Data extracted from a collection:
================================

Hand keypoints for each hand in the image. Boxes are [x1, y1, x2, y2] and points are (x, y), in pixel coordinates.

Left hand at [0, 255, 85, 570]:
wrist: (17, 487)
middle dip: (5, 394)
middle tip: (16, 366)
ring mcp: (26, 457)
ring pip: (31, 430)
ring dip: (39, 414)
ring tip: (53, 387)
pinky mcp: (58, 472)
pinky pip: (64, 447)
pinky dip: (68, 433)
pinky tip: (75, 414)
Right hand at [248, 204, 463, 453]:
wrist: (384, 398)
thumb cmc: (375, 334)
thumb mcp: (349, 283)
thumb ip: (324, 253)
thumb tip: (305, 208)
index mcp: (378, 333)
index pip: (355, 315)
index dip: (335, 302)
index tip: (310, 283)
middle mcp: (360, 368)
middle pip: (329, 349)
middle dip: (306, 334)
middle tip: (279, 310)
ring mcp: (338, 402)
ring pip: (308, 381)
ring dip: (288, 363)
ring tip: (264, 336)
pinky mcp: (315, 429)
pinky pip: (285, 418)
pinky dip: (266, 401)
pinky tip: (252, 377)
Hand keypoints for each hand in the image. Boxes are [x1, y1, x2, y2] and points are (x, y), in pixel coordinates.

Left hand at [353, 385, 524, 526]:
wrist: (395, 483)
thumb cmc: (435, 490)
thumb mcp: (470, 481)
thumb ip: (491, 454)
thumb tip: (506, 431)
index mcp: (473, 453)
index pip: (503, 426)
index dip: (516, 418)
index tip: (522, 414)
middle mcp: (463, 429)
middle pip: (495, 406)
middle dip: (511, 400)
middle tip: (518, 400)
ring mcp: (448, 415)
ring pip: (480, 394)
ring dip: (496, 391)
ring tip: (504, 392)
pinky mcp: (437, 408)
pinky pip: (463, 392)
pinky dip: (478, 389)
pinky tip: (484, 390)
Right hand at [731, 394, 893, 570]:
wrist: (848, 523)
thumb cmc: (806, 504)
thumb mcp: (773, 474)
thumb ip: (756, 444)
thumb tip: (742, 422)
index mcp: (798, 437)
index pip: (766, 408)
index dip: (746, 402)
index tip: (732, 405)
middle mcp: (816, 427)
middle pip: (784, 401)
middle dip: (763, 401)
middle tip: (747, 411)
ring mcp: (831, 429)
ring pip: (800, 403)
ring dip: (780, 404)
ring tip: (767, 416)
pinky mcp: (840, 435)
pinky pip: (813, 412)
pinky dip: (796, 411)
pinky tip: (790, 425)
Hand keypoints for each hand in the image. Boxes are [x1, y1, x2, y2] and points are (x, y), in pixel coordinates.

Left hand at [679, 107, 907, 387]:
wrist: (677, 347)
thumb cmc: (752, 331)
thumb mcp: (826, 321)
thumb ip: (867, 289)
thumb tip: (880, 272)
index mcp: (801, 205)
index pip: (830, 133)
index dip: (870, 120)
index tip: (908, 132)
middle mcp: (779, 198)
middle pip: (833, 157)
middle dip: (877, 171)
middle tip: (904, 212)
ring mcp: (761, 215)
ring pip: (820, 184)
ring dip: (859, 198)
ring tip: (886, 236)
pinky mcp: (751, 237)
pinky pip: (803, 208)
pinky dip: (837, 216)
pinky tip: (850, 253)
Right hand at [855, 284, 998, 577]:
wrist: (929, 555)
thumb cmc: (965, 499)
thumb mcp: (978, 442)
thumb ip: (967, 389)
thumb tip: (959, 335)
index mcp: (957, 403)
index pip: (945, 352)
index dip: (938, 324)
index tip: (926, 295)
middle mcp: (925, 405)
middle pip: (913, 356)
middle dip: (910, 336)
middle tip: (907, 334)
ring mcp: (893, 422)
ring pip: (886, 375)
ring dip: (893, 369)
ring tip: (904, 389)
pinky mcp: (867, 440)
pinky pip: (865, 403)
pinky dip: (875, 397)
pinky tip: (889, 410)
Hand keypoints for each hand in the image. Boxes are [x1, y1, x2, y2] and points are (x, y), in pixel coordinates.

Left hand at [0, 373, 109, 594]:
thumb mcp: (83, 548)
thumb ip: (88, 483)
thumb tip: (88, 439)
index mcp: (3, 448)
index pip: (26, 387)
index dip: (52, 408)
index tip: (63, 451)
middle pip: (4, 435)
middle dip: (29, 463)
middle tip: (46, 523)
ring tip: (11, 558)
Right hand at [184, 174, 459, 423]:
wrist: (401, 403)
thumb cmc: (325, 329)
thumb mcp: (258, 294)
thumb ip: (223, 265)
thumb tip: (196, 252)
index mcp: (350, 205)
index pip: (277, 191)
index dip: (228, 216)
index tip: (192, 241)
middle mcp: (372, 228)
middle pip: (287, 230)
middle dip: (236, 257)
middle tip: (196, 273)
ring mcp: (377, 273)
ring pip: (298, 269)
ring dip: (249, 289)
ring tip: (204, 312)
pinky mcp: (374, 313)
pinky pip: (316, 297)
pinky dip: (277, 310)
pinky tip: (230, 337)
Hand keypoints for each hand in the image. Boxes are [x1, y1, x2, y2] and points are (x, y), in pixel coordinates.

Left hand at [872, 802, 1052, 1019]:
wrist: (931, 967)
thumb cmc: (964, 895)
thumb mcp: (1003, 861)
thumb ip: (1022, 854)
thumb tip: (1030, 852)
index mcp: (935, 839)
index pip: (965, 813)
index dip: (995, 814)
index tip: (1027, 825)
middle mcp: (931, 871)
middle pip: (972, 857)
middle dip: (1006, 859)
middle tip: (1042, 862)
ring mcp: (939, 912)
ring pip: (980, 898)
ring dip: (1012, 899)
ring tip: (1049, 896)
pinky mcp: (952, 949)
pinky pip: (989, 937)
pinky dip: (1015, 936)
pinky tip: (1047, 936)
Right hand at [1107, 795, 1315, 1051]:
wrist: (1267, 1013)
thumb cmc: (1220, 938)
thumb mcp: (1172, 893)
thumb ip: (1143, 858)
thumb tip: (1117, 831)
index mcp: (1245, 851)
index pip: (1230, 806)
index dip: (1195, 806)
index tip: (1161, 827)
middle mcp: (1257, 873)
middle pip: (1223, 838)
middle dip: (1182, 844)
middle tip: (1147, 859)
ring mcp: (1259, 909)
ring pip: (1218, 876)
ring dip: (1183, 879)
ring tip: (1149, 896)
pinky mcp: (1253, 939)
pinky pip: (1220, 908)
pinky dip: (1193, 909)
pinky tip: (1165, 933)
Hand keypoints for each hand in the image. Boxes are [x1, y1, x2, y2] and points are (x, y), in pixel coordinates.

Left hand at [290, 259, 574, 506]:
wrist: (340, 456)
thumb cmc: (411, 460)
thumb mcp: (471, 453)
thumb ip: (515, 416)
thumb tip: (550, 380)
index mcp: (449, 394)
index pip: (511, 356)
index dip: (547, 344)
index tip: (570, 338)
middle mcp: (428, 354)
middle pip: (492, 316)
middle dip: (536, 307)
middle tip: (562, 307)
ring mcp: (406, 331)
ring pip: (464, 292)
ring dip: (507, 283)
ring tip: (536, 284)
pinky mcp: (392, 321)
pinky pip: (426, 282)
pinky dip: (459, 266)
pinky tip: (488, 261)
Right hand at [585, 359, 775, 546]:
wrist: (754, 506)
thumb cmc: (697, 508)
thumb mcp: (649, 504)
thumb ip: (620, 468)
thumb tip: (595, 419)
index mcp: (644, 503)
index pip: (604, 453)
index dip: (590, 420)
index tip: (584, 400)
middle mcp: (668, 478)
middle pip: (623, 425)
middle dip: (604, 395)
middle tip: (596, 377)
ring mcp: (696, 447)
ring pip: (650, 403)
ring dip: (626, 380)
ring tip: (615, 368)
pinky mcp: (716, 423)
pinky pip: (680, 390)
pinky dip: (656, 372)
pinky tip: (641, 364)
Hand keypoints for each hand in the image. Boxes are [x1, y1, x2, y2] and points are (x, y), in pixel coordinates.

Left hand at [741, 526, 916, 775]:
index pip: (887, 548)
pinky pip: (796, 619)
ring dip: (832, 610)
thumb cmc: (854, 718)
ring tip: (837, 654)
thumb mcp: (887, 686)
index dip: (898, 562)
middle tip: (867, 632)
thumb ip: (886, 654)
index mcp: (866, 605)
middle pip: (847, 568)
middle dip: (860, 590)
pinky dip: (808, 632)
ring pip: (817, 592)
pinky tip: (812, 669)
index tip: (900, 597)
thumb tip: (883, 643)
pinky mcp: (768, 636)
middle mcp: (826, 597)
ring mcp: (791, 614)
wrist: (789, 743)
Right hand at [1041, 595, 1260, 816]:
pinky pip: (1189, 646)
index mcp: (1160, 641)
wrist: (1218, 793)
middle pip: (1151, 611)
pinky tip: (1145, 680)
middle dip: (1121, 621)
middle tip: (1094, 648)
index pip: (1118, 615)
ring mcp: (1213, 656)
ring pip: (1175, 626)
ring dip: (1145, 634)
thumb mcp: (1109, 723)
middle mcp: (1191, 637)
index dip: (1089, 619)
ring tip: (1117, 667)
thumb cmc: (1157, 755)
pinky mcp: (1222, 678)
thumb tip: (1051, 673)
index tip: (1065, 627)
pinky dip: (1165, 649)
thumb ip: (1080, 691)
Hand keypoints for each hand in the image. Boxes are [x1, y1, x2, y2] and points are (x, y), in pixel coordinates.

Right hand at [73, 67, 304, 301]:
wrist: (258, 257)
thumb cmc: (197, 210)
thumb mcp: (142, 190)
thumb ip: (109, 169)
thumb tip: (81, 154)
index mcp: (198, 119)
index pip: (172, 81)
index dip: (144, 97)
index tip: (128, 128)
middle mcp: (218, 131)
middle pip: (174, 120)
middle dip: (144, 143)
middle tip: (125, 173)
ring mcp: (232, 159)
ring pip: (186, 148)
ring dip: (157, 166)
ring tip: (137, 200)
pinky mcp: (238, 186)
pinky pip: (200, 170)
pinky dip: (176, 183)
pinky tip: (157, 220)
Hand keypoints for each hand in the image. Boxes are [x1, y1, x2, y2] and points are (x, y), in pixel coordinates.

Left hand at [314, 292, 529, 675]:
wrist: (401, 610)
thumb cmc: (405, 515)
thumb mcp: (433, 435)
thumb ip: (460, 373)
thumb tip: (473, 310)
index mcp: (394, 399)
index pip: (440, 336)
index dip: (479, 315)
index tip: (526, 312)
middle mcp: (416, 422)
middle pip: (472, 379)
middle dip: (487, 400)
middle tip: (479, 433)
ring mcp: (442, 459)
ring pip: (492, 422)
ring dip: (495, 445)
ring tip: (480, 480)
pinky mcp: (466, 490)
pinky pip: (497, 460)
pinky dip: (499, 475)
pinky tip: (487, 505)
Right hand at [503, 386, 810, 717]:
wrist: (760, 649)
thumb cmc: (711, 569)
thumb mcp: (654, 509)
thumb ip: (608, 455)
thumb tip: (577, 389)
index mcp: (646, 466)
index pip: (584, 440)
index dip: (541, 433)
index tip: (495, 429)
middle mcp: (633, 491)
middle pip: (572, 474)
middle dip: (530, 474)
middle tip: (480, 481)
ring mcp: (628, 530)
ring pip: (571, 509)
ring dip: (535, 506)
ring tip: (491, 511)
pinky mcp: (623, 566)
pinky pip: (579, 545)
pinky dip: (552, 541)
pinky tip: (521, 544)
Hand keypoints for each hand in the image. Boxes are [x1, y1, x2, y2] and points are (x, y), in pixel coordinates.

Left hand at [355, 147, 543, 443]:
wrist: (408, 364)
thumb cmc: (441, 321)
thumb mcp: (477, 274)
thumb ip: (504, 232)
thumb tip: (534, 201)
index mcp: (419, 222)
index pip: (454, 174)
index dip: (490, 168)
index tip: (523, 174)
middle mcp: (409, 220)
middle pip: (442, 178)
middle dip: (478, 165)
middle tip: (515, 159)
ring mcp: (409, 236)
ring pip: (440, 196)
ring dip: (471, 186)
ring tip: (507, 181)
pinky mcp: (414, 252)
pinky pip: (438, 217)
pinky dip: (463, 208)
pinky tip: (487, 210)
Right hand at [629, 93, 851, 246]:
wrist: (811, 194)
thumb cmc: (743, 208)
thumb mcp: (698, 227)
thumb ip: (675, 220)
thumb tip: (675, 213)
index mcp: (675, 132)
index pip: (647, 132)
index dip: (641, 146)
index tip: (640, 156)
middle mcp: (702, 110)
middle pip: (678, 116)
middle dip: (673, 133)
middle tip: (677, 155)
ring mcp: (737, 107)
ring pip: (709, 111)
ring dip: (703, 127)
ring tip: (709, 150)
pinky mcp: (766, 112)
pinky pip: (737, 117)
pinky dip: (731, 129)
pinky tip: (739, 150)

================================

**EXERCISE GOAL:** Please give again the lines above between the line holding "ring tip: (504, 392)" and the line holding "pinky mcp: (840, 435)", inclusive, exactly as they are and with nothing added.

**EXERCISE RESPONSE:**
ring tip: (504, 392)
pinky mcp: (437, 408)
pinky pip: (463, 392)
pinky dip: (478, 389)
pinky tip: (484, 390)
Right hand at [731, 394, 893, 570]:
wrist: (848, 523)
thumb cmc: (806, 504)
thumb mcp: (773, 474)
thumb ip: (756, 444)
thumb tip: (742, 422)
index mcp: (798, 437)
index pip: (766, 408)
index dip: (746, 402)
index tip: (732, 405)
middle mcp: (816, 427)
middle pip: (784, 401)
middle dip: (763, 401)
middle tip: (747, 411)
ring mcp: (831, 429)
ring pip: (800, 403)
ring dip: (780, 404)
ring tip: (767, 416)
pinky mcp: (840, 435)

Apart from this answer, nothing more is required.